A month or so after Global Surveyor is launched, a sister ship, the Mars Pathfinder, will follow it into space. Like NASA's unmanned Viking ships of the 1970s, Pathfinder will land on Mars' pockmarked surface. Unlike the Vikings, Pathfinder will have someplace to go once it gets there. After the pyramid-shaped payload touches down, its sides will open like the petals of a 3-ft.-tall flower to reveal a six-wheeled rover. Powered by solar cells and D-cell batteries, the 2-ft.-long robot vehicle is supposed to hum away from the landing pod, crawling at 2 ft. a minute, and sample the soil for several weeks--or until its batteries die.
If all goes well with these flights, as many as four more pairs will follow at two-year intervals beginning in December 1998. Though the second lander will not be as mobile as Pathfinder, it will have an improved stereoscopic camera and a robotic shovel, allowing it to scoop up soil and conduct more detailed studies of its chemical composition. Unfortunately, none of these ships is designed to test for what captured the world's imagination last week: Martian life.
"Sure, if we got lucky, dug into the soil and came up with a little plant, we could detect that," says Norm Haynes, director of the Mars Exploration Program at the Jet Propulsion Laboratory in Pasadena, California. "But there's nothing we can send from Earth that can even begin to duplicate what the people who studied the Martian meteorite did in the lab."

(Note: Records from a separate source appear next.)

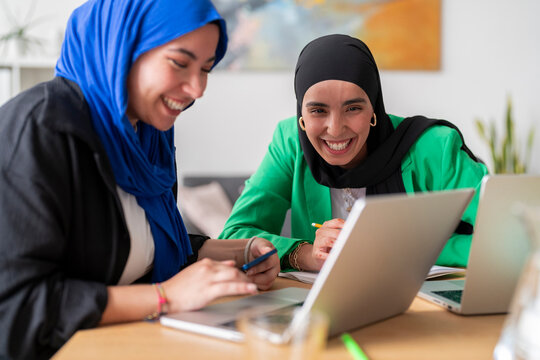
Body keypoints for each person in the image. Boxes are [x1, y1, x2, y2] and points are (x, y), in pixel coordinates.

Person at [0, 0, 279, 358]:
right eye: (180, 63)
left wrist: (231, 252)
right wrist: (166, 296)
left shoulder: (149, 136)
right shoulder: (39, 131)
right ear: (122, 45)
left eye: (206, 69)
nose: (197, 89)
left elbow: (135, 244)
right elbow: (17, 310)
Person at [219, 34, 488, 272]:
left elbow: (509, 237)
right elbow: (234, 236)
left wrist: (406, 248)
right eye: (318, 110)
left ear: (373, 108)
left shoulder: (433, 146)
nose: (335, 130)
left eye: (353, 108)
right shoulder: (291, 141)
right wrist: (306, 254)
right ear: (301, 114)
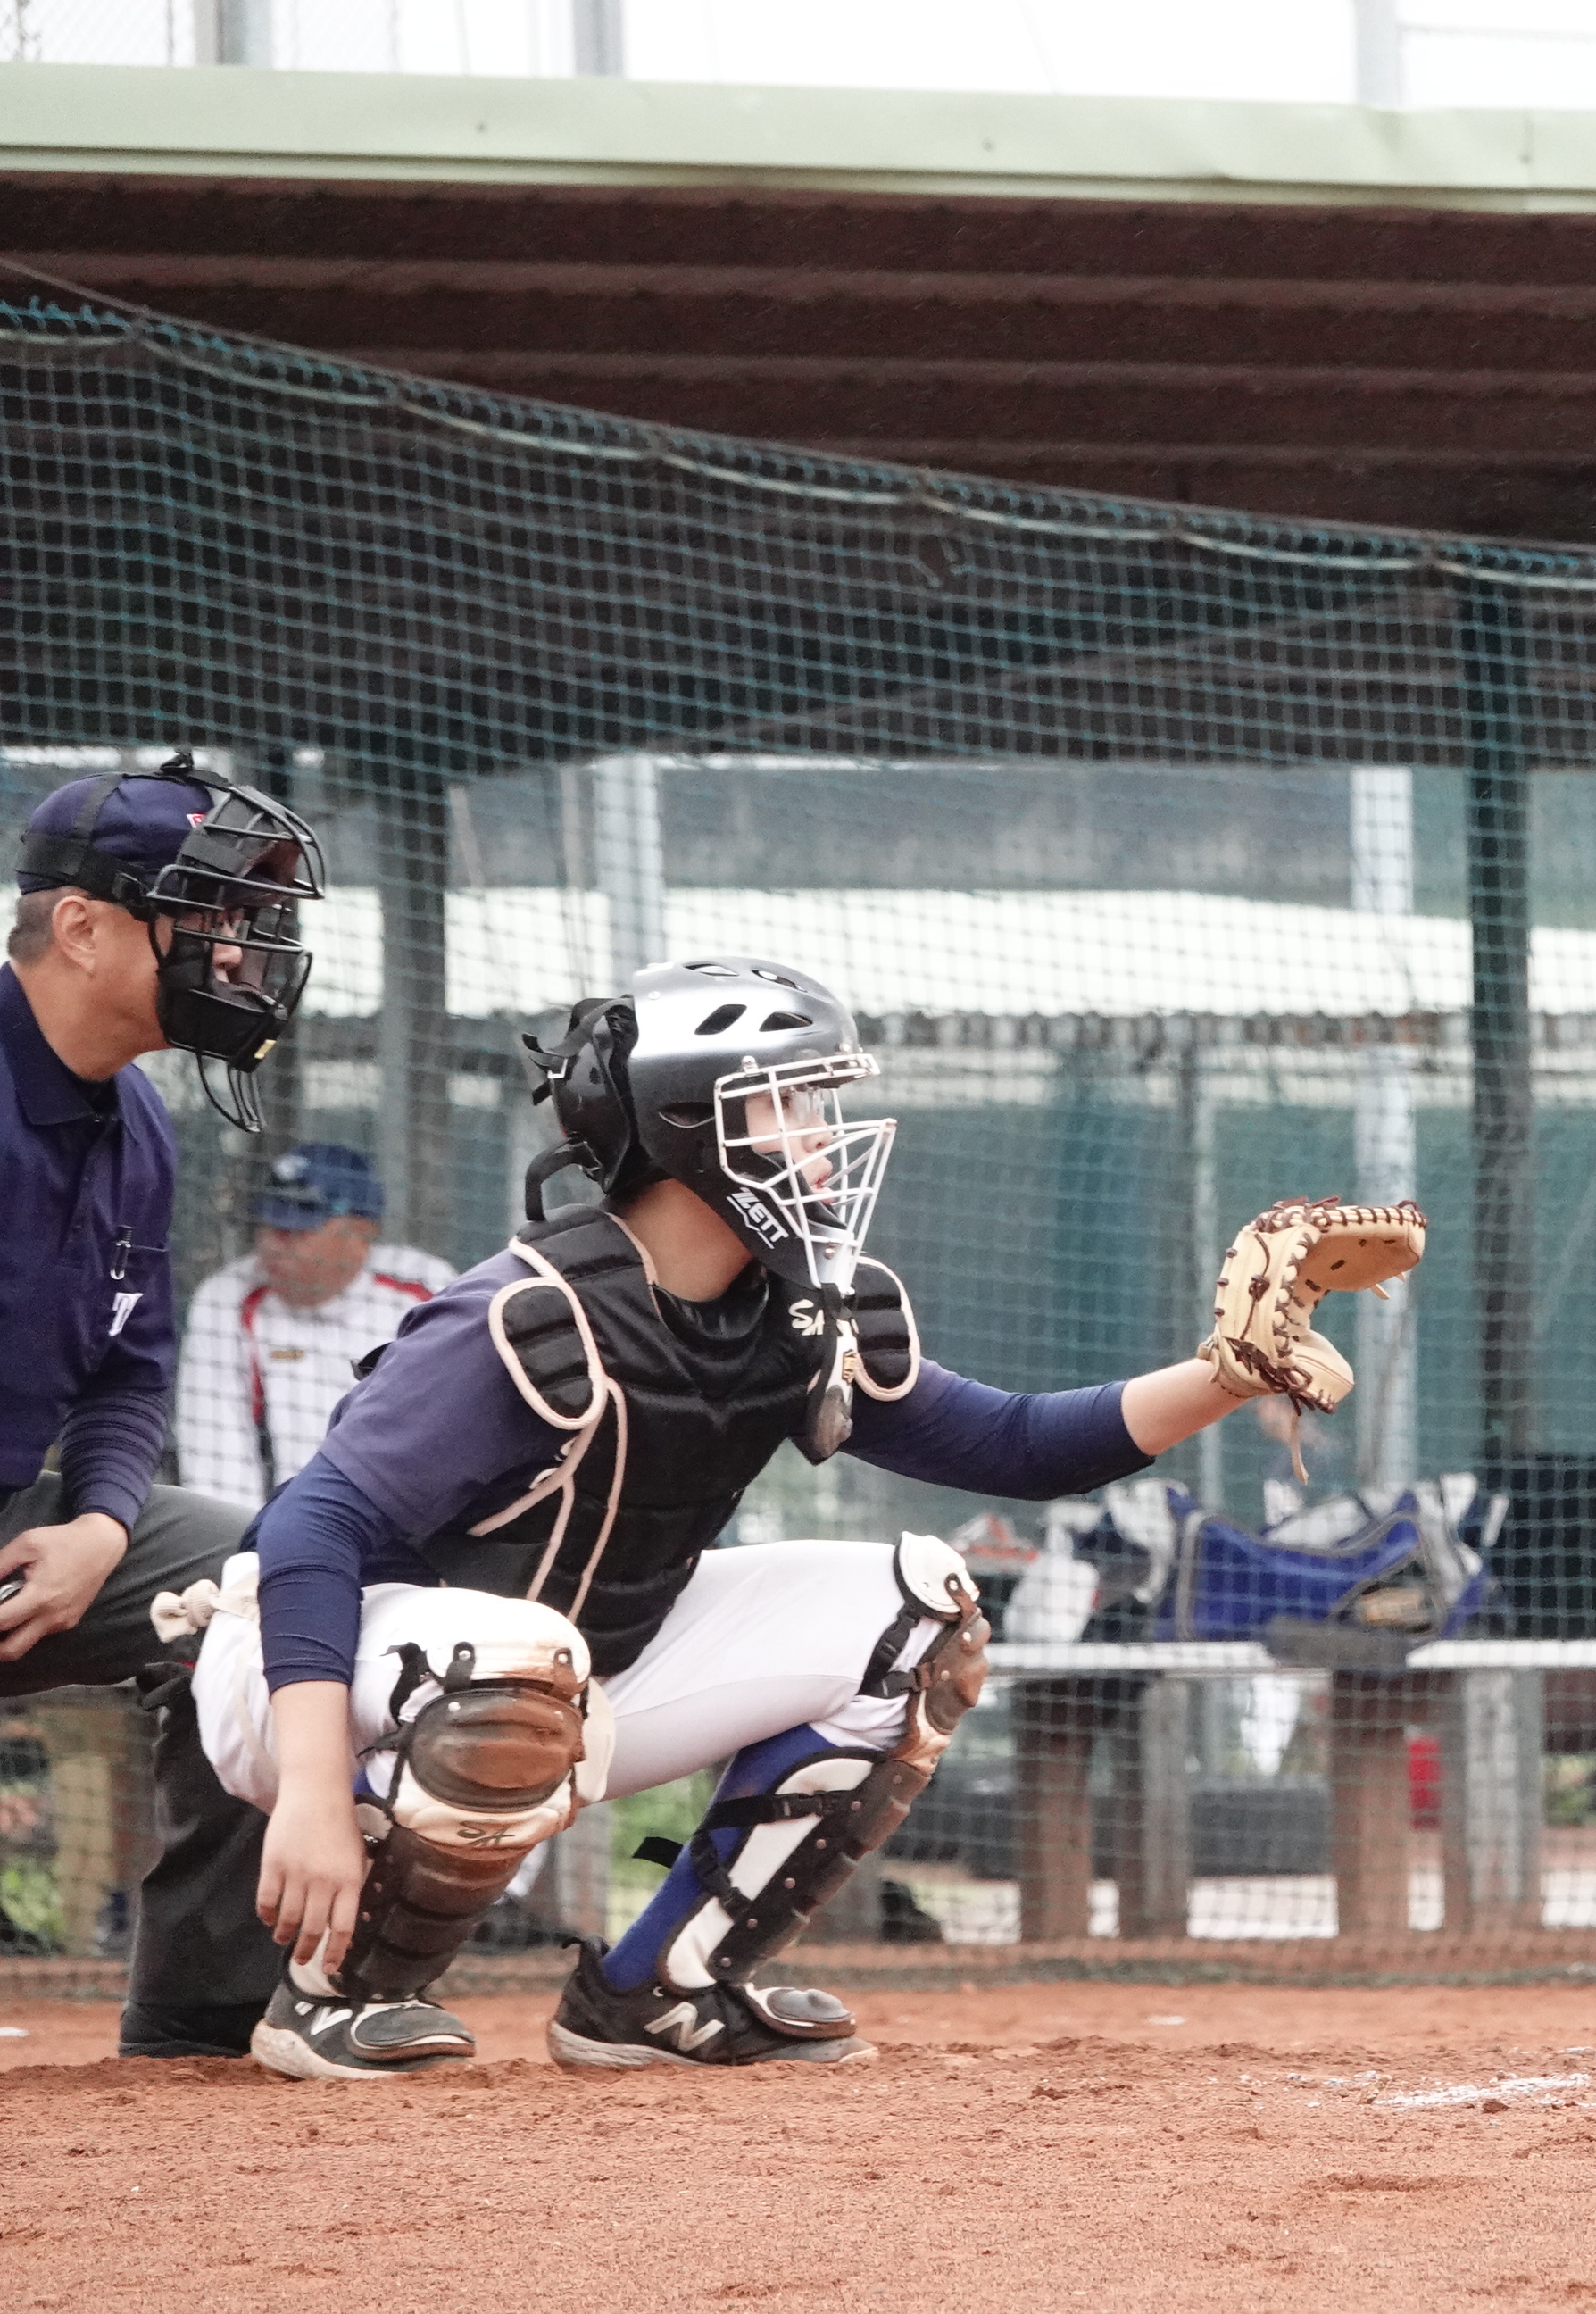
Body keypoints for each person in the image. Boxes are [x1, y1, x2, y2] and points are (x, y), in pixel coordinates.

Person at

To conduct experiments that subtle, it may be necessary not just to send a spacecraft to Mars but to bring a bit of Mars back to Earth. "It's always been clear that we're aiming for a sample-return mission," says Haynes. "A recent study projects one around 2005, but with more money we could probably do it sooner."
Whether more money will be forthcoming is an open question. NASA Administrator Daniel Goldin was careful not to ask for any handouts--a touchy subject this election year--but he was also careful to arrange for saturation coverage of last week's findings. In the wake of such news, he believes, "a sample- return mission becomes more tantalizing than ever."
As for the possibility of one day sending astronauts instead of robots to obtain the rocks? "What happened certainly doesn't hurt that idea," Haynes concedes.